Some of the accounts, like "original funds", aren't very useful by themselves, but they are the only way to make sure "money I literally have in my account/pocket", "money I owe people" and "money that people owe me" can all be counted together: if you tally up both kinds of the accounts, the total sum should be the same, just with the opposite "sign".
Every explanation of double entry accounting seems to do the same thing. If I'm trying to understand the double part of double-entry bookkeeping, what exactly does the "double" refer to? What's being "doubled"?
How would you salvage the article to actually explain the "double" part in detail? Could you do it purely from Bob's (or Alice's) perspective?
The 'double' in double entry book-keeping is related only to the book keepers own records/books. It has nothing to do with counter party's record keeping.
If Alice purchases a house worth $100,000 in cash, then 2 (double) accounts will get effected. Her cash account will decrease (Credit) by $100,100 and simultaneously her House equity account (or any other appropriate name such as immovable asset etc) will increase by $100,000 (Debit).
This can be recorded in a 3 column table as
Credit account -- value -- Debit account
Cash -- $100,000 -- House equity
In the above transaction, two accounts were effected. Hence the name double entry. This gives a truer picture of ones assets and liabilities.
Note: 1. Debit and credit dont have much to do with increase decrease.
2. A transaction can be modelled to have affect more than 2 account. For example if Alice were to make the purchase with $80,000 loan, then the book keeping could go like
Credit Lender $80,000
Credit Cash $20,000
Debit House Equity $100,000
For the sake of better understanding, if one is uncomfortable with having one record affecting 3 accounts, one can be more robust and split the loan and the purchase into 2 transactions. After all, taking a loan and purchasing a house are 2 different events(transactions).
Transaction one ->
Credit Lender $80,000
Debit Cash $80,000
Transaction two ->
Credit Cash $100,000
Debit House equity $100,000
Don't forget the depreciation, interest, maintenance, and tax accounts if you want to track those against the real estate cost basis for various purposes. You also need to figure out how to create and map accounts to IRS rules or you could put yourself in a real bind when it comes to figuring out tax liabilities or deductions.
It’s a checksum; by decomposing every transaction into a double of (credit A, debit B) that must sum to zero, you catch random arithmetic errors.
You can think of it as “conservation of value”, so you can’t just create money out of thin air in your payment service (credit), without tying it to some account with a corresponding debit.
This originally was intended to protect against typos; eg write a 10 instead of 100, at the end of the day your ledger needs to balance. In software typos are less likely bit it still provides auditability to prevent a large class of bugs from wiping you out.
Speaking of history, I learned that the word "control" comes from contra rotulus -- roughly "checking against the wheel", which was apparently from an early medieval device for keeping tallies. The second meaning of "domination" came later.
Bob and Alice each have a "money" account and a "books" account. Each money account tracks how much money they have on hand while each books account tracks the total value of their private libraries.
So to be clear, there are 4 accounts. Bob's Money, Bob's Books, Alice's Money, Alice's Books.
Because these two homeless librarians only have money and books, you can add the two balances together for each person to get their net worth.

## ASSIGNMENT 1
Translate this sentence from the double-entry bookkeeping text into Spanish: "Every explanation of double entry accounting seems to do the same thing."

Stored data entries
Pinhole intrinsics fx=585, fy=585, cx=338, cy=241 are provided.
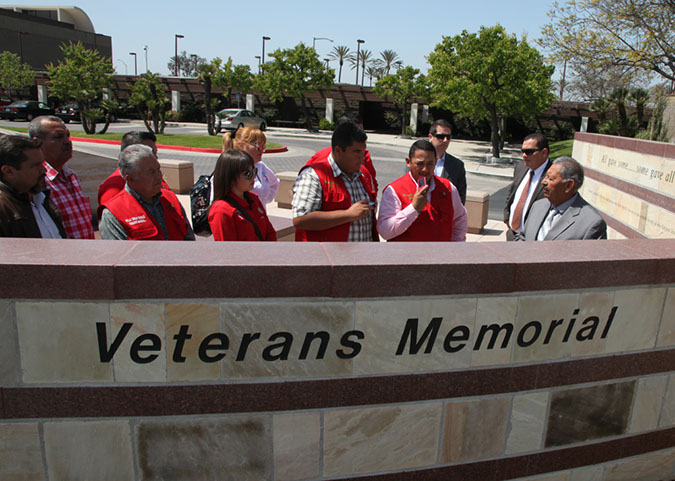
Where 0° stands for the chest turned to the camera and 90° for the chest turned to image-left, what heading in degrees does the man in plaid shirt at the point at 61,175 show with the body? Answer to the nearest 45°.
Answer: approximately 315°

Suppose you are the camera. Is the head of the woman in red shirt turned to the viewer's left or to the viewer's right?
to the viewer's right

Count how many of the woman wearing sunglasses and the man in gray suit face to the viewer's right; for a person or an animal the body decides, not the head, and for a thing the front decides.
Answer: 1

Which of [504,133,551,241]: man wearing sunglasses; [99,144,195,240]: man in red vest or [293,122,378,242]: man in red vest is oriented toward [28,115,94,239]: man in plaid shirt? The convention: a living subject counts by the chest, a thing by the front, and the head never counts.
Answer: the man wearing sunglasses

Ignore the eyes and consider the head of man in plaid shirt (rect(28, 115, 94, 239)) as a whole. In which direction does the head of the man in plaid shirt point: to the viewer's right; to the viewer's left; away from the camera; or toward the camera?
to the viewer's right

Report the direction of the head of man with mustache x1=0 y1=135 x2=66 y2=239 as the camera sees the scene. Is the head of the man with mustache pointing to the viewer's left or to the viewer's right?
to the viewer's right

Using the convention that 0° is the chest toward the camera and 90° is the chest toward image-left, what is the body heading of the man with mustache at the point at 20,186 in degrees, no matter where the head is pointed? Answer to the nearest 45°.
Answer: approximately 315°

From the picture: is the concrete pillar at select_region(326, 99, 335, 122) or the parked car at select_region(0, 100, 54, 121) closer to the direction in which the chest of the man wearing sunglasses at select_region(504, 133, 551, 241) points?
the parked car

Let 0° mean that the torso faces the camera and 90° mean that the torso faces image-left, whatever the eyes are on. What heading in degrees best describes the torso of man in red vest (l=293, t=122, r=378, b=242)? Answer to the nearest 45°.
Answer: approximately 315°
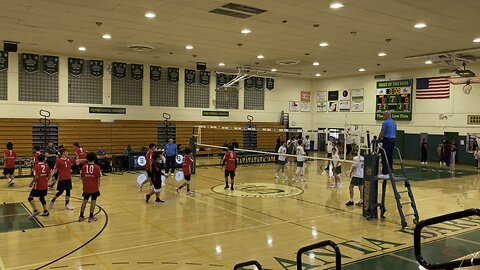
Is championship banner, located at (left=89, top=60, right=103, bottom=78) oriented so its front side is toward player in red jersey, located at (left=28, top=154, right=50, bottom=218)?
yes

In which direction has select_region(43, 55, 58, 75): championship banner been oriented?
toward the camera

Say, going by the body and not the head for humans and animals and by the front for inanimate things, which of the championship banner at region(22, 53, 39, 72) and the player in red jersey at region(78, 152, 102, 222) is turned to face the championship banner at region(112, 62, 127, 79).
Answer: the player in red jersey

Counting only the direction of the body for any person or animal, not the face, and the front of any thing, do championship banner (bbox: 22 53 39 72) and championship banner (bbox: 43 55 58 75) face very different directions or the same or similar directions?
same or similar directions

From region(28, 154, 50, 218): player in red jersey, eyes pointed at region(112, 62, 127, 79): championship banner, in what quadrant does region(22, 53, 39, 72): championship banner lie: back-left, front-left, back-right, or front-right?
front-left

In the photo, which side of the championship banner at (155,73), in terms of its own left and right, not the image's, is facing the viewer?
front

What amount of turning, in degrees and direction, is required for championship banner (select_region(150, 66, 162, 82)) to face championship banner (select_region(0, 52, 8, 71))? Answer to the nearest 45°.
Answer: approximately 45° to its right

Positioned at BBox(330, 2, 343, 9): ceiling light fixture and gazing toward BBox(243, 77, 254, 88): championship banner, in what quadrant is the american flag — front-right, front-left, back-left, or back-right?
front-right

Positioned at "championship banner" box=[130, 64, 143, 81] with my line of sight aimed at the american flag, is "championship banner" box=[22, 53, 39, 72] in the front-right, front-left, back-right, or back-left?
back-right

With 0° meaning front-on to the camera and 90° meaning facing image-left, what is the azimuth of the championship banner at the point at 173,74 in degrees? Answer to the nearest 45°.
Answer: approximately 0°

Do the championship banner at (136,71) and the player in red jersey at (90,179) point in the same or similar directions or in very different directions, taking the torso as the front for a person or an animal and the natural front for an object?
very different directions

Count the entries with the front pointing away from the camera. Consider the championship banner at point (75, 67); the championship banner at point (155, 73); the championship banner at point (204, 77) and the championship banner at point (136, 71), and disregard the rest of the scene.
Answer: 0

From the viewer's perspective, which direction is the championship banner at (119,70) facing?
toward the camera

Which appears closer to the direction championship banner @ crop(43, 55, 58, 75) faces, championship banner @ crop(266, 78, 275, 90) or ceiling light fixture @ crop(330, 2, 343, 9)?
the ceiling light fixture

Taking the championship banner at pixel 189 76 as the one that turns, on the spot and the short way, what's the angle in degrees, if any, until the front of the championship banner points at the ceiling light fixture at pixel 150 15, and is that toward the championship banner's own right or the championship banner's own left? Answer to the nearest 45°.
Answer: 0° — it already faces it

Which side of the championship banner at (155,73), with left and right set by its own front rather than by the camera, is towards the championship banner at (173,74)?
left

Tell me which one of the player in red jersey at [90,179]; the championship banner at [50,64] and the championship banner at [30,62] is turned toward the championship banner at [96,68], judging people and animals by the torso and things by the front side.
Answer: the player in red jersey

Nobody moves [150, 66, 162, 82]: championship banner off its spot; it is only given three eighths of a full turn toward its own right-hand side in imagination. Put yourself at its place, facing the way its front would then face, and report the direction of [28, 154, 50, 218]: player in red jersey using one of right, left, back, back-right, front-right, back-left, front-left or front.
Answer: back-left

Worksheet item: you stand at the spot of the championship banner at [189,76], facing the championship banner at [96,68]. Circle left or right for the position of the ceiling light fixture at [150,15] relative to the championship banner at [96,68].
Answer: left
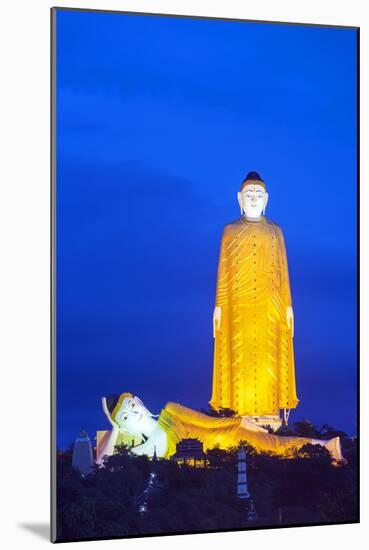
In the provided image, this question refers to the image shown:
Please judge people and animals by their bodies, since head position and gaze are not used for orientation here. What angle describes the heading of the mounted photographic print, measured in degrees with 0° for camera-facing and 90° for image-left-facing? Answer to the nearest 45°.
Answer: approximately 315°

## ASSIGNMENT 2
List every line of the entries above that contains the string "woman". Matching is case-sensitive.

## WORKED SOLUTION 1
Todas las explicaciones de la contabilidad por partida doble parecen hacer lo mismo.

## WORKED SOLUTION 2
Suppose you are the camera. Is the head of the woman in red shirt turned to the viewer's left or to the viewer's right?
Count how many of the woman wearing sunglasses and the man in gray suit face to the viewer's right; for a person or an animal the body decides, not the head, and for a thing the front decides.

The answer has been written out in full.